━━ Exercise materials ━━

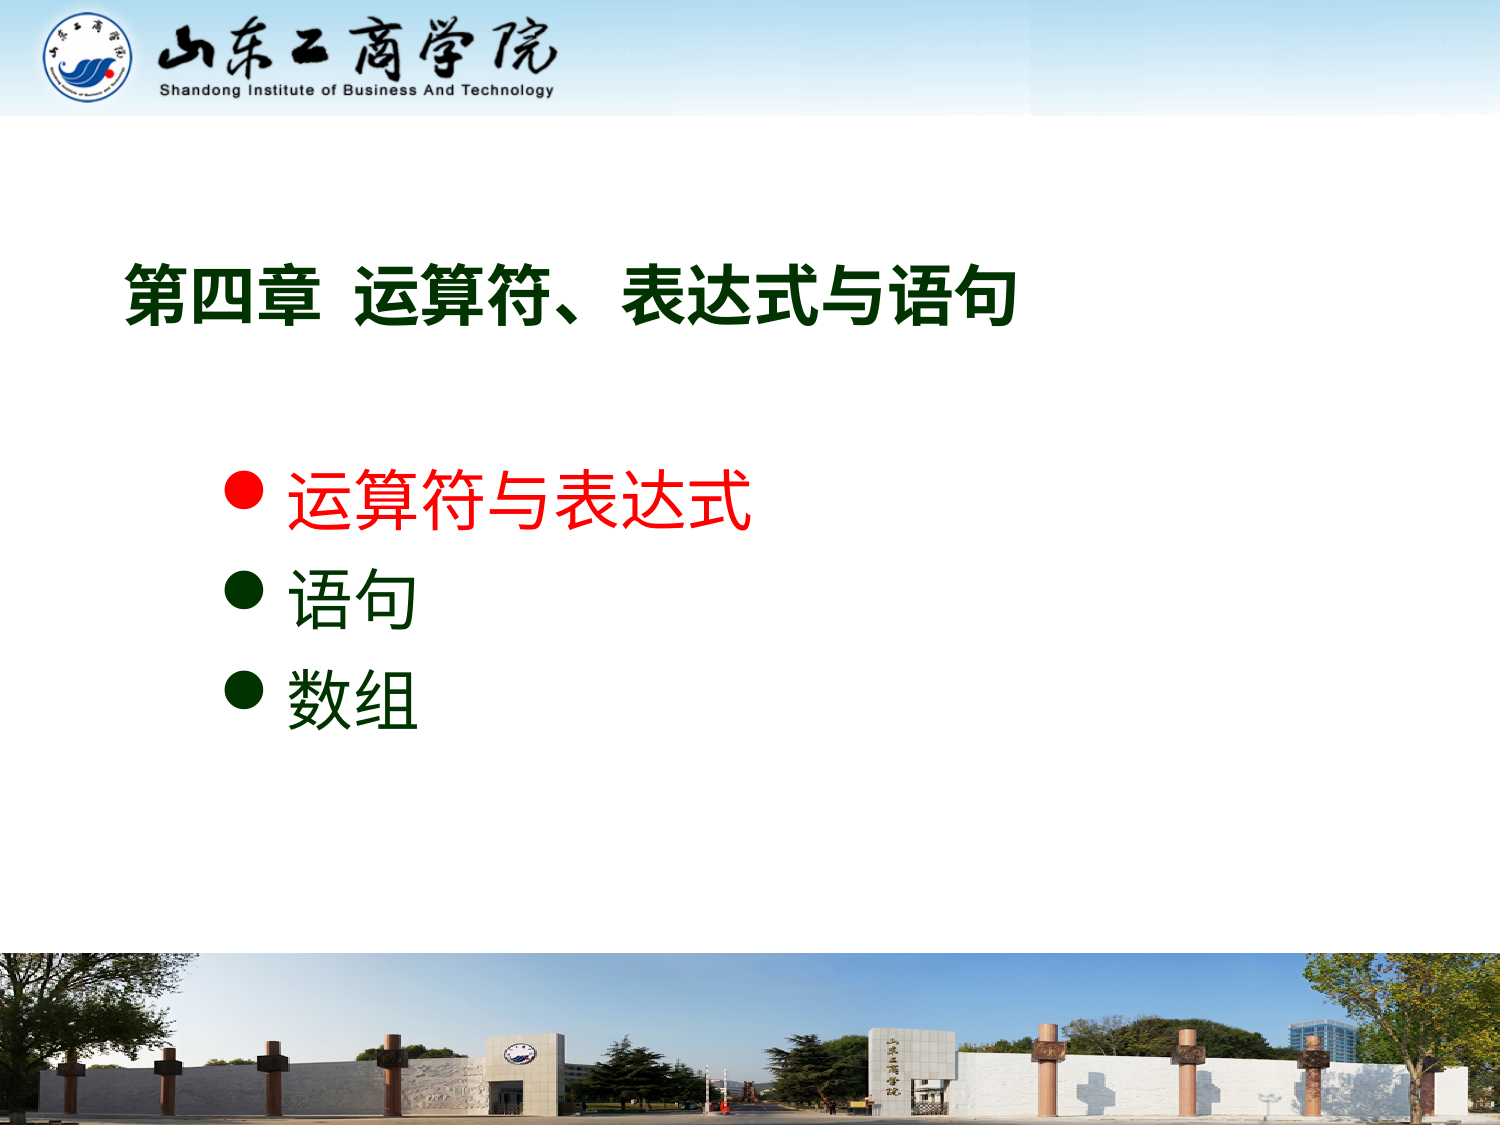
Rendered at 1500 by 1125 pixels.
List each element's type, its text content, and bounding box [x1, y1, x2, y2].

text_box 运算符与表达式 语句 数组 [205, 431, 1301, 746]
text_box 第四章 运算符、表达式与语句 [107, 246, 1215, 342]
picture [0, 0, 1500, 116]
picture [0, 952, 1500, 1125]
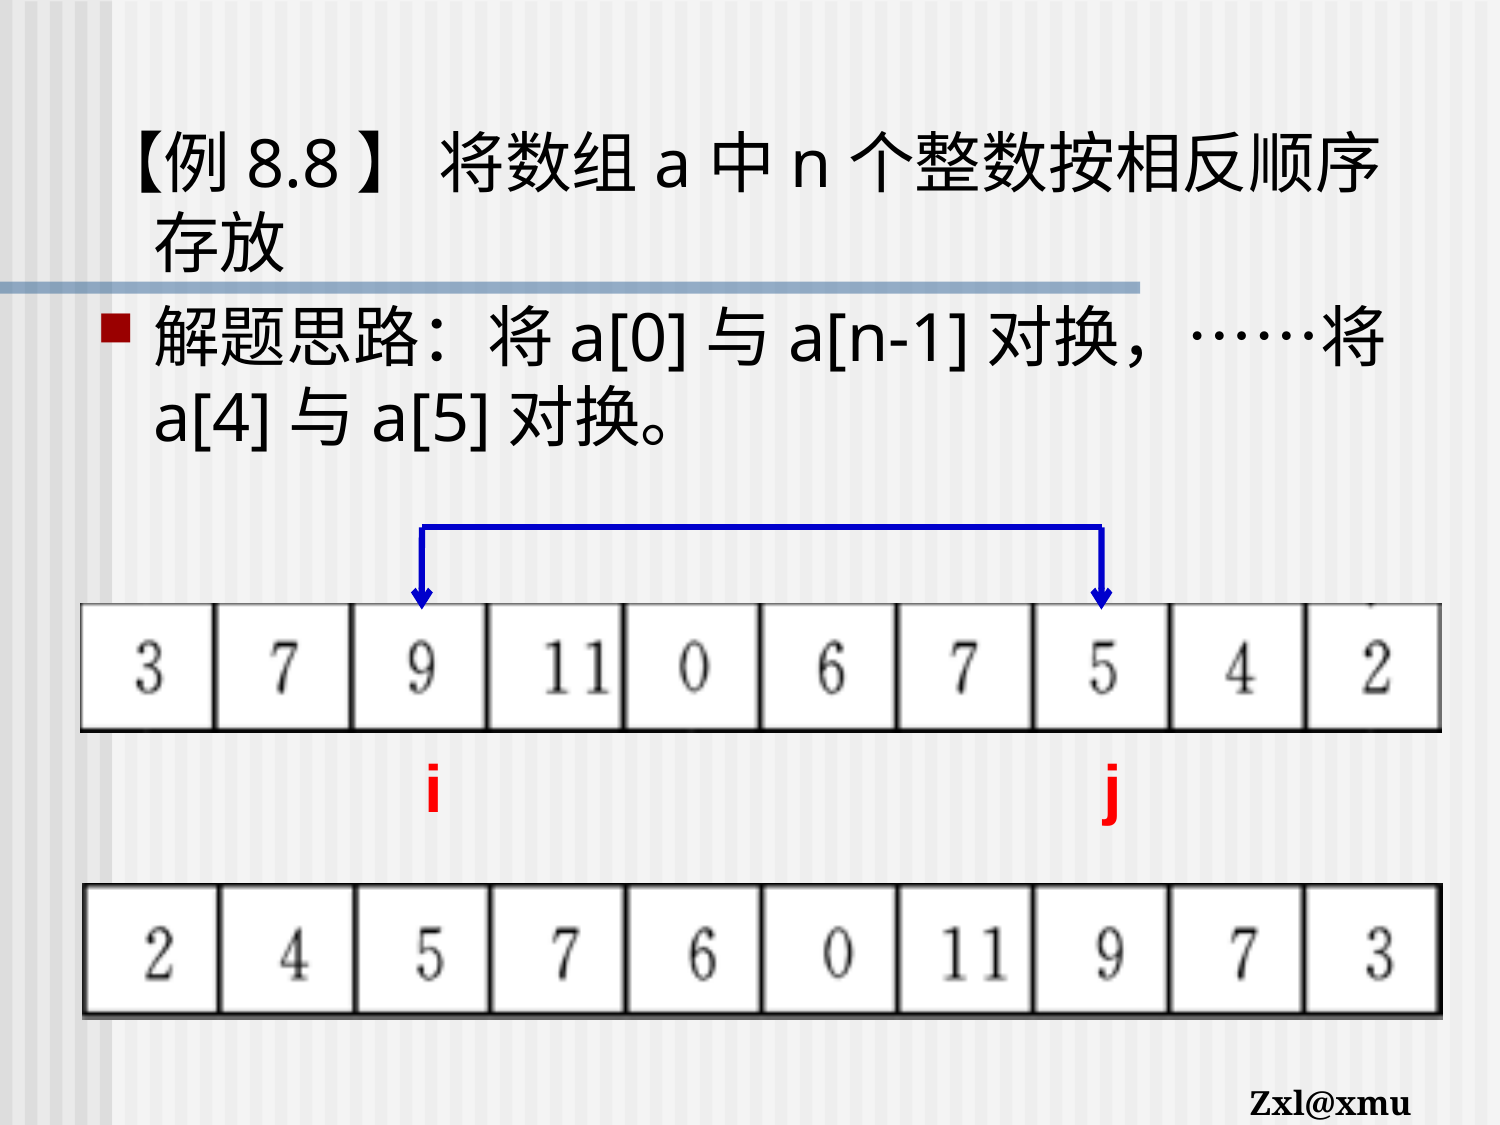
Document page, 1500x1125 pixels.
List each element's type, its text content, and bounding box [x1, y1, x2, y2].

text_box 【例8.8】 将数组a中n个整数按相反顺序存放 解题思路：将a[0]与a[n-1]对换，……将a[4]与a[5]对换。 [82, 113, 1442, 466]
picture [80, 602, 1442, 733]
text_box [421, 527, 1102, 610]
text_box i [398, 742, 469, 833]
text_box j [1078, 742, 1149, 833]
picture [81, 883, 1443, 1020]
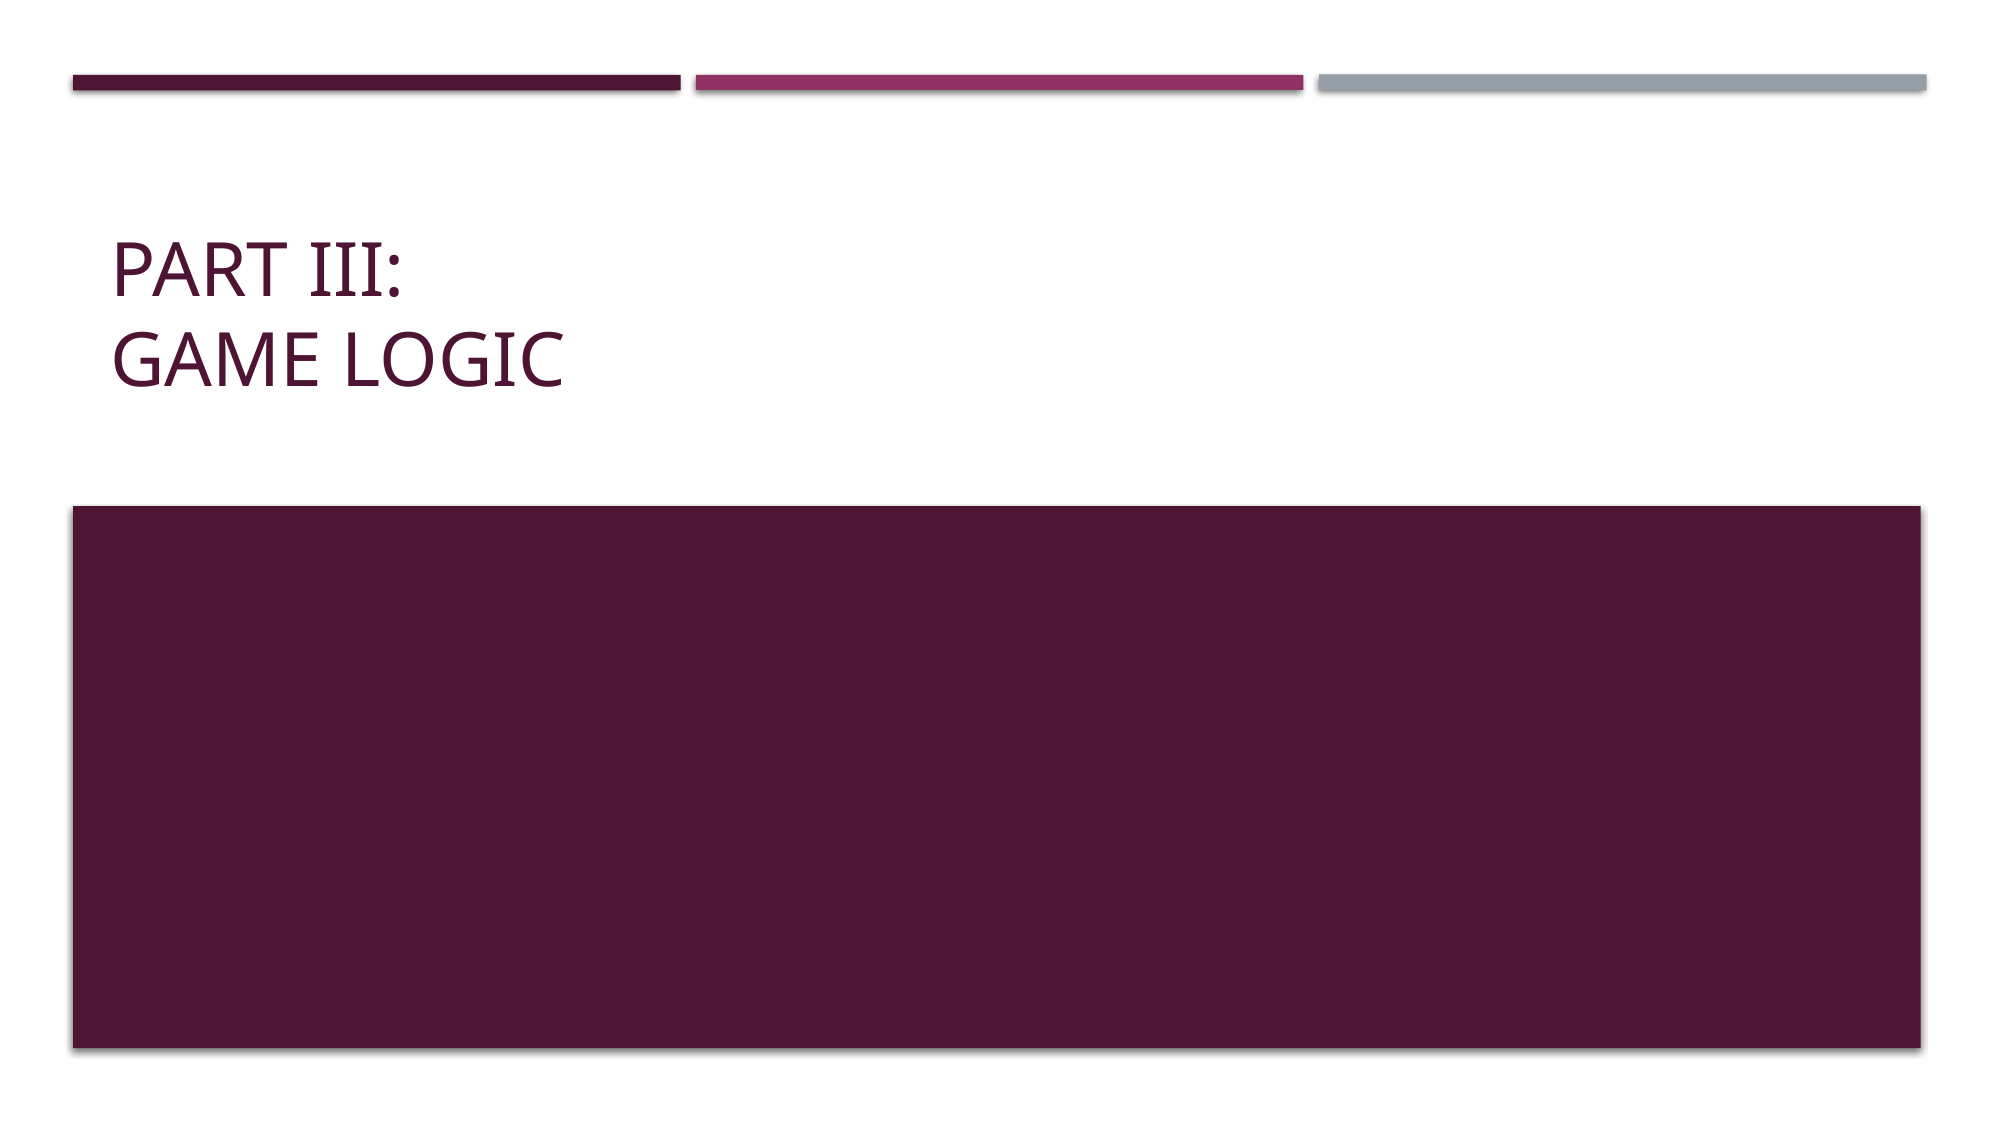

━━━

■ What the exercise asks:
From the line containing "Document page, 1500x1125 pixels." down to the end of the data above, reproduce each line exactly; no pictures.

■ Answer to the exercise:
Document page, 1500x1125 pixels.
List each element's type, its text content, and bounding box [x1, y1, x2, y2].

text_box 【例8.8】 将数组a中n个整数按相反顺序存放 解题思路：将a[0]与a[n-1]对换，……将a[4]与a[5]对换。 [82, 113, 1442, 466]
picture [80, 602, 1442, 733]
text_box [421, 527, 1102, 610]
text_box i [398, 742, 469, 833]
text_box j [1078, 742, 1149, 833]
picture [81, 883, 1443, 1020]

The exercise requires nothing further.